Мы с Юрой спрашивали у Гладилина аккуратненько так, чего это он в эфире всё так разносит, так поносит свою вчерашнюю родину? Так гнобит на весь белый свет прошлое своё житьё? Где, кстати, книги его регулярно печатали, где был у него миллионный тираж и миллионный почитатель-читатель. И даже сюжеты его удачно снимали в кино? Но тут Толя сразу сникал, и тон менялся. Он неумело оправдывался, мол, свобода слова, и вообще он на власть «там у нас» вовсе не зол (словно в Москве мы оглохли). Однако тут сразу приходила мужу на помощь Фэра и ловко переводила разговор на другое. (А для меня именно это и виделось главным.
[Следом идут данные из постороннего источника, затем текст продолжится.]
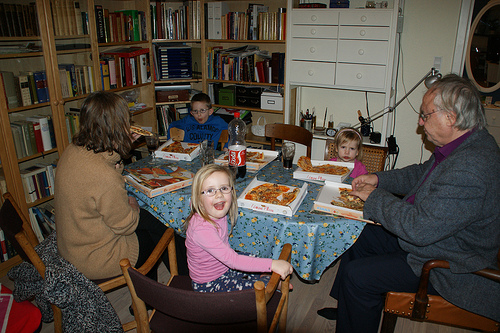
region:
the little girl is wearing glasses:
[200, 183, 232, 197]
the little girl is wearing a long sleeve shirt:
[186, 213, 275, 285]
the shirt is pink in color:
[188, 212, 273, 286]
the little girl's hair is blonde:
[192, 163, 238, 228]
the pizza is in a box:
[247, 177, 298, 210]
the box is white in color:
[236, 176, 309, 216]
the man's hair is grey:
[418, 73, 481, 152]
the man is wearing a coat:
[369, 140, 497, 295]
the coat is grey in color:
[374, 134, 499, 309]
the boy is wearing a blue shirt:
[172, 116, 242, 139]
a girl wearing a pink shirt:
[176, 211, 256, 276]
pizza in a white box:
[238, 173, 315, 215]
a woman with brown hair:
[71, 96, 148, 159]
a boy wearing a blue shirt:
[179, 92, 234, 151]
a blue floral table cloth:
[268, 208, 343, 270]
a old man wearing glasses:
[411, 87, 486, 151]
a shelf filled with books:
[93, 31, 178, 103]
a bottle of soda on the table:
[223, 119, 265, 180]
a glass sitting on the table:
[276, 133, 309, 173]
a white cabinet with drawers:
[287, 30, 397, 91]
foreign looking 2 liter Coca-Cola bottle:
[225, 108, 248, 181]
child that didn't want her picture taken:
[332, 127, 363, 159]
Мне хотелось докопаться до истины…) И я докопалась-таки и написала очерк-воспоминание «А как там у нас?». В нём много всего интересного, особенно про этот вечер в «Ротонде». До и после полуночи.
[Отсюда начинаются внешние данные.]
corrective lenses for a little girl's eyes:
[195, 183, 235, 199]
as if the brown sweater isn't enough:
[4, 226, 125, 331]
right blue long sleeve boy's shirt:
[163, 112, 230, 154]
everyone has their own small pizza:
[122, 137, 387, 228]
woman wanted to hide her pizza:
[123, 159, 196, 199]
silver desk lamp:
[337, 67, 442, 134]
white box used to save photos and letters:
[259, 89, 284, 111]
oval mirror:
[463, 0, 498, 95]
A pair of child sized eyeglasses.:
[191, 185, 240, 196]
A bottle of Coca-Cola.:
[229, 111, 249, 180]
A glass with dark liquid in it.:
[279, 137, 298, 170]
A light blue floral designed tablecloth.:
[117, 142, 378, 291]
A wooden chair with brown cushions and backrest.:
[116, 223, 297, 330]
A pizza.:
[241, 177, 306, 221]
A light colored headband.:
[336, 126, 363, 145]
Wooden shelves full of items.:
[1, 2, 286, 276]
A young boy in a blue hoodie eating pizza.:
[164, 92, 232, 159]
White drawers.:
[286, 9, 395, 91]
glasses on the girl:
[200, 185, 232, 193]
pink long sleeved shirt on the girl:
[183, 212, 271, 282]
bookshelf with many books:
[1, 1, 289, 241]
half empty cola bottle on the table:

8. В Париже на выставке «Биеннале-72» Юрочкины живописные полотна «Моя мама» и «Современники» получили первую премию в номинации «Лучшее в реализме». Есть интересные фото.
В тот же раз мы с мужем познакомились и с совершенно иным эмигрантом, не из последней, четвёртой, волны. Со старичком месье Пьером Васильевым. Сыном эмигрантов первой волны, белой гвардии. Он буквально прилипал к нашей группе на улице. Ожидал нашего появления в музеях и в самых разных районах города. Жадно прислушивался к русской речи. Просто жаждал познакомиться. А потом, выбрав нас с Юрой, – просто влюбился. Даже в Москву прилетал по туру только ради нас. Все дни старался проводить на Преображенке, у нас в гостях. (Есть фото.) Пьер-Пётр Васильев, бедный эмигрант, привёз мне в подарок поношенную, но вполне симпатичную европейскую одежонку. Похоже, из секонд-хенда. Элегантный, почти что новый жакетик и разные кофточки. Да, он был бедный, пенсионер. Очень страдал от ностальгии. Обожал русских. И нас особенно. Очень нами гордился. Порой писал из Парижа письма – длинные, грустные и пустые. Про погоду, про то, что идёт у них в опере, что – в кино. Про Голливуд и засилье всего американского. Но однажды Юрочку на «Мосфильме» вызвали на ковёр. И предложили «прекратить этот опасный контакт с капиталистическим зарубежьем». И наша дружба постепенно сошла на нет. Да и по командировкам много ездили.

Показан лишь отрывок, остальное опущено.